So if you don’t trust your underlings and can’t objectively measure their output, you’d better keep your workers at the office and watch for eye blinks.

Not that every employee will want to telecommute, anyway. Management Recruiters International, Inc. asked six thousand people if they’d be willing to telecommute several days a week. Only 36 percent said they would. That’s still an impressive percentage, and it will grow as more people appreciate telecommuting’s virtues and it becomes more socially acceptable, but there’ll always be skeptics like Jack Smith.[[64]]
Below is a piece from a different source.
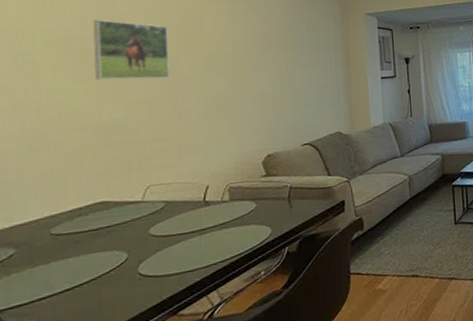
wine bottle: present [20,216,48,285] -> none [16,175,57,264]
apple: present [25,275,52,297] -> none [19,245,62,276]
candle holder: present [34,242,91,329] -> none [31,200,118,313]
He’s a columnist with the Los Angeles Times, which once freed him of his commute. After six weeks, however, his granddaughter broke his typewriter, and he temporarily returned to the newspaper, where he rediscovered the joys of face-to-face contact and decided to remain. His columns perked up. He had missed “the friendly faces, fresh in the morning; the clothes; the gossip; the flirtations; the benign conspiracies; lunch-hour expeditions; the open forums on war and peace, Reaganomics, and the Rams quarterback controversy, none of which could be examined with such reckless spontaneity by anything canned for consumption on your home computer.”

“He realized that he really came back to the office not just to write but to renew his interaction with human life,” says William Renfro, a Washington consultant.[[65]]

Then again, Maxine Messinger, a gossip columnist with the Houston Chronicle, writes happily on a computer at home and brags that she hasn’t been to the office in years.

“For a long time it’s been far more efficient for me to work at home,” says another confirmed telecommuter, Hollis Vail, a part-time management consultant with the U.S. Geological Survey.

“I use my computer for writing, reports, and sending reports and messages,” he says, “and I can get all the data I want from the system.” The U.S. Geological Survey has thousands of people using electronic mail, and Vail can even hold conferences over the wire and record the results on his computer disks. Then he can sum them up. In fact, he can electronically cut and paste to produce policy documents reflecting many viewpoints.

David Snyder, now a professional futurist and consultant, fondly remembers the computerized conferences of his days as an Internal Revenue Service official. “I wrote a book with eight other people,” he says, “and we didn’t meet until it was written. It was a much better product because we could work that way. The travel would have been too expensive. And the mails would have been too much of a delay.” The coauthors left their contributions in each other’s electronic mailboxes for perusal and change. Back then Snyder was on a government computer, but later he hooked up an Apple in his Maryland home; he was planning to connect with aunts, uncles, and other members of his extended family, nationwide, who, together, do consulting and produce films. “You can’t have a mom-and-pop steel mill,” he said. “You can have a mom-and-pop information factory.”